» **WRITTEN TASK**
Exactly transcribe the line that holds "Freundschaft" and every remaining line of the records, up to and including the final one, with nothing else.

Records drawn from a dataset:
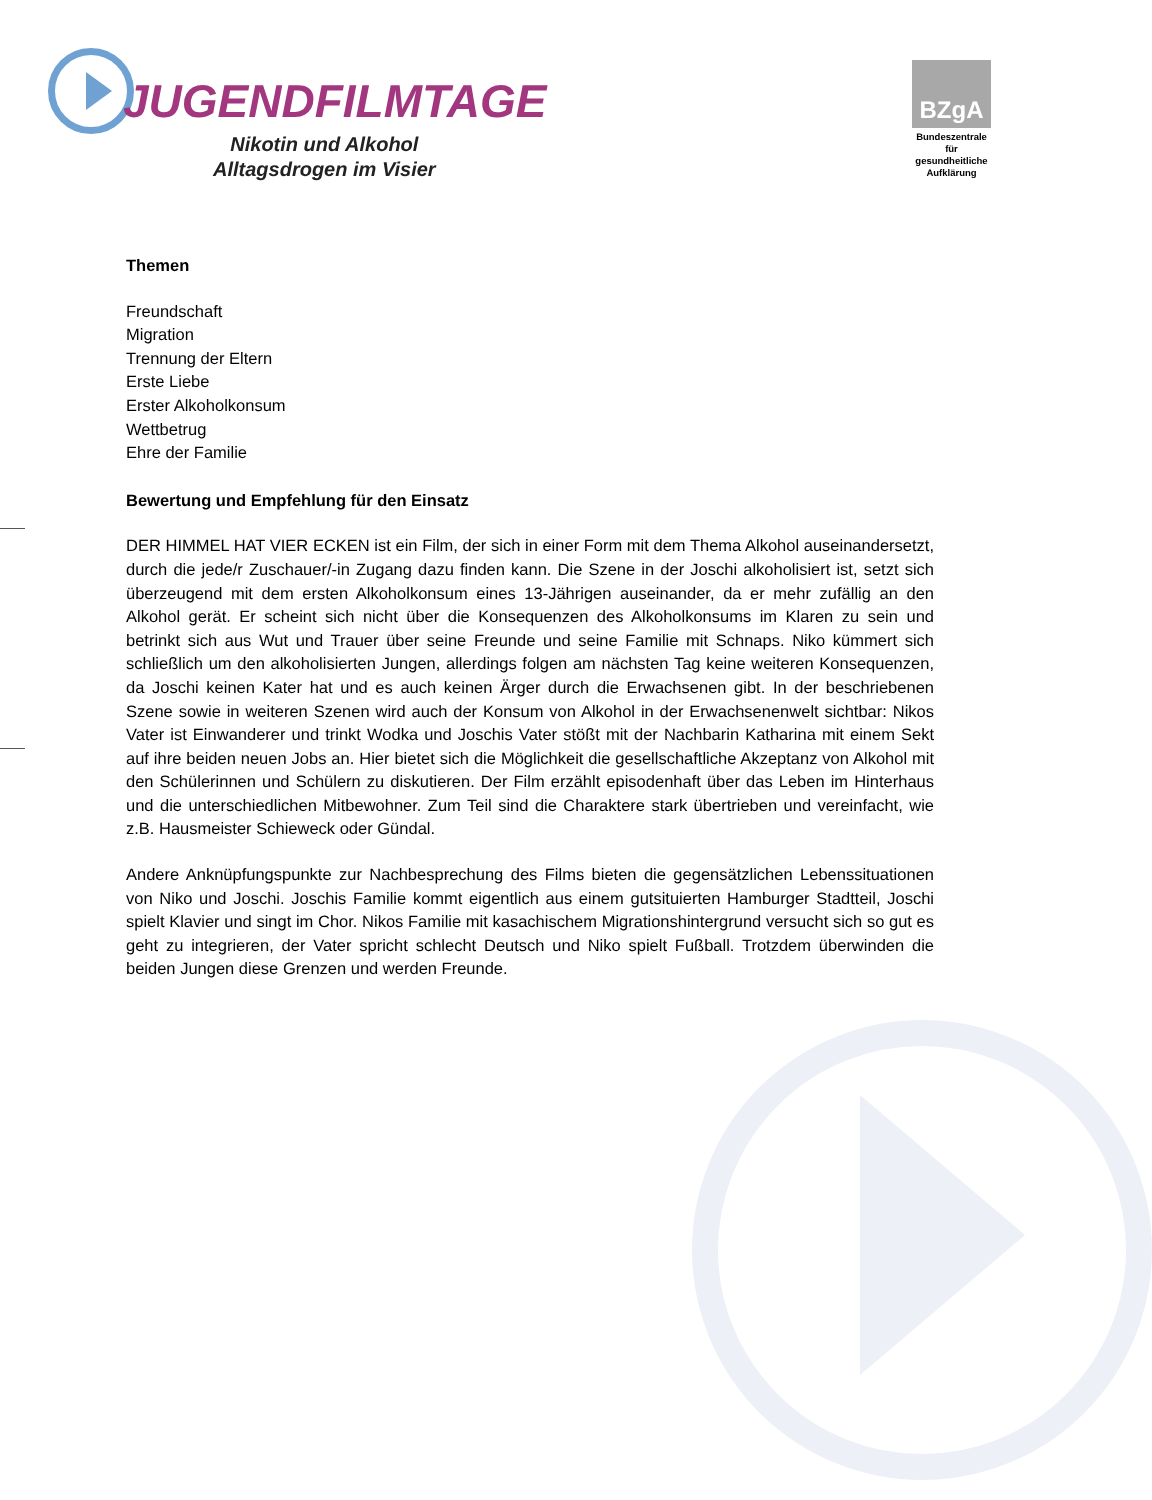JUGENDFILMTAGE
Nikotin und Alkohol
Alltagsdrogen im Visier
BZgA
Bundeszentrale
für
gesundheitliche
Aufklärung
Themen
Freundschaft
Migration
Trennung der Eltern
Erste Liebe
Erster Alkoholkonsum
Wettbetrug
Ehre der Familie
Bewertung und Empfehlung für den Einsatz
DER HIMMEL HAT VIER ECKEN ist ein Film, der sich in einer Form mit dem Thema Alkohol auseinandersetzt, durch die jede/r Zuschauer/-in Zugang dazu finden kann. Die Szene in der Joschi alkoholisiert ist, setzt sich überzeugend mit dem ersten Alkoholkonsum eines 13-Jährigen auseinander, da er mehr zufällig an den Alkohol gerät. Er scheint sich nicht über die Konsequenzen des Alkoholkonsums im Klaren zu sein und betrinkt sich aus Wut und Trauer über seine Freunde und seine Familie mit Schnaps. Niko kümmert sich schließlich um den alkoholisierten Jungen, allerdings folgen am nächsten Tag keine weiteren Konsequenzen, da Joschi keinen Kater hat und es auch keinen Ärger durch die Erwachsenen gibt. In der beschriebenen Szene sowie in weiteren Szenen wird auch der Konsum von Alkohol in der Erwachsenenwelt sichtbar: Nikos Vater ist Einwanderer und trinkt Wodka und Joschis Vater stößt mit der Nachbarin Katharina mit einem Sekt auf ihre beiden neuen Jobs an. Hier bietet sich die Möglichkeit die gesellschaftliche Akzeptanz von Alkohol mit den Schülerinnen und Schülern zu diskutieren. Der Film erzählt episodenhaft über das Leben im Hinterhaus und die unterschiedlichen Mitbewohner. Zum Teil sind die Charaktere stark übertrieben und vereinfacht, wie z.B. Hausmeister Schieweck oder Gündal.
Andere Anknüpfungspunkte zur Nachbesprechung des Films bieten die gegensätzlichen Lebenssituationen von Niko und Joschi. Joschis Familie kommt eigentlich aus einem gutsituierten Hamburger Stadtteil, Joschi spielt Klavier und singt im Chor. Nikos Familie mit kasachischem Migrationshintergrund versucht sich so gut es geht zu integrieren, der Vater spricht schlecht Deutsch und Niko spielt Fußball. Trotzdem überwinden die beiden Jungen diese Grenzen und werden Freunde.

» **ANSWER SPACE**
Freundschaft
Migration
Trennung der Eltern
Erste Liebe
Erster Alkoholkonsum
Wettbetrug
Ehre der Familie
Bewertung und Empfehlung für den Einsatz
DER HIMMEL HAT VIER ECKEN ist ein Film, der sich in einer Form mit dem Thema Alkohol auseinandersetzt, durch die jede/r Zuschauer/-in Zugang dazu finden kann. Die Szene in der Joschi alkoholisiert ist, setzt sich überzeugend mit dem ersten Alkoholkonsum eines 13-Jährigen auseinander, da er mehr zufällig an den Alkohol gerät. Er scheint sich nicht über die Konsequenzen des Alkoholkonsums im Klaren zu sein und betrinkt sich aus Wut und Trauer über seine Freunde und seine Familie mit Schnaps. Niko kümmert sich schließlich um den alkoholisierten Jungen, allerdings folgen am nächsten Tag keine weiteren Konsequenzen, da Joschi keinen Kater hat und es auch keinen Ärger durch die Erwachsenen gibt. In der beschriebenen Szene sowie in weiteren Szenen wird auch der Konsum von Alkohol in der Erwachsenenwelt sichtbar: Nikos Vater ist Einwanderer und trinkt Wodka und Joschis Vater stößt mit der Nachbarin Katharina mit einem Sekt auf ihre beiden neuen Jobs an. Hier bietet sich die Möglichkeit die gesellschaftliche Akzeptanz von Alkohol mit den Schülerinnen und Schülern zu diskutieren. Der Film erzählt episodenhaft über das Leben im Hinterhaus und die unterschiedlichen Mitbewohner. Zum Teil sind die Charaktere stark übertrieben und vereinfacht, wie z.B. Hausmeister Schieweck oder Gündal.
Andere Anknüpfungspunkte zur Nachbesprechung des Films bieten die gegensätzlichen Lebenssituationen von Niko und Joschi. Joschis Familie kommt eigentlich aus einem gutsituierten Hamburger Stadtteil, Joschi spielt Klavier und singt im Chor. Nikos Familie mit kasachischem Migrationshintergrund versucht sich so gut es geht zu integrieren, der Vater spricht schlecht Deutsch und Niko spielt Fußball. Trotzdem überwinden die beiden Jungen diese Grenzen und werden Freunde.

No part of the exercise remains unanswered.